When you write it down, it sounds a bit irrational (I think) - but I would guess that 80% of small values-led organisations, schools, arts organisations, SMEs, charities, have this mindset for a big chunk of their developmental years.

Is there an answer? Well, self-awareness can bring some different ways of looking at things.

Much of the follow-up work to Karpman has focused on the idea of ridding the parent-child power games in favour of more adult-adult conversation. If one part of the triangle ceases to play along (much like if you remove one of the elements needed to maintain a fire), then the drama collapses.
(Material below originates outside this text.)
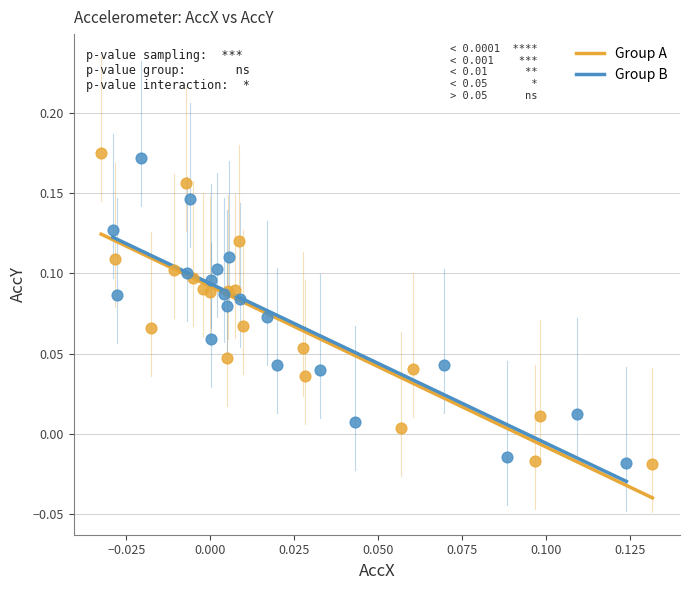

Which series contains the highest Y value?

Group A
It takes one party to speak above the noise and call for a bit of perspective.


The idea is then that the energy given out in perpetuating the drama could actually be used for the long-game, reframing the action towards problem-solving behaviours rather than the emotional quick-wins. Of course, much easier said than done, but that's where some outside perspective can often help.

If it works, then The Persecutors become Challengers. They might still have a bee in their bonnet, and they might have a thing or two to say - but it moves from bullying to a more collaborative approach that relies on accountability and transparency. Most importantly, they are clear about what behaviours from others will enable them to feel less angry or critical - and to have realistic expectations about how these can be achieved.

The Victims become Survivors, understanding that purely to seek the validation of feeling vulnerable means it can never move beyond that point. The key is to identify, and then take, some action - still often with the help of others, but without the co-dependency. This may mean letting go of some strings.

The Rescuers become Coaches. Having some synergy with the Challengers, this role helps others to identify the behaviours they need to exhibit in order to get themselves out of their rut. The better the coach, the less direct rescuing they need to do.

Of course, this is just a framework, but it can help foster a dialogue within teams - especially when the proverbial starts to hit the fan. There are people who won't buy-in to it, and there a organisations who feel their natural harmony and problem-solving is the glue which binds them - which, if true, will lead to a thriving company much quicker than others. But it is rare that no-one ever finds themselves in this trap.

I will still blame my role as grumpy daddy on the car-journey sleeps and the fact that British houses are poorly designed for hot days. It's nothing to do with me, guv. Not my fault.



1 comment:

  1. I rather like this blog. The emphasis on moving from Parent-Child transactions to Adult-Adult transactions lands very comfortably with me. Thank you.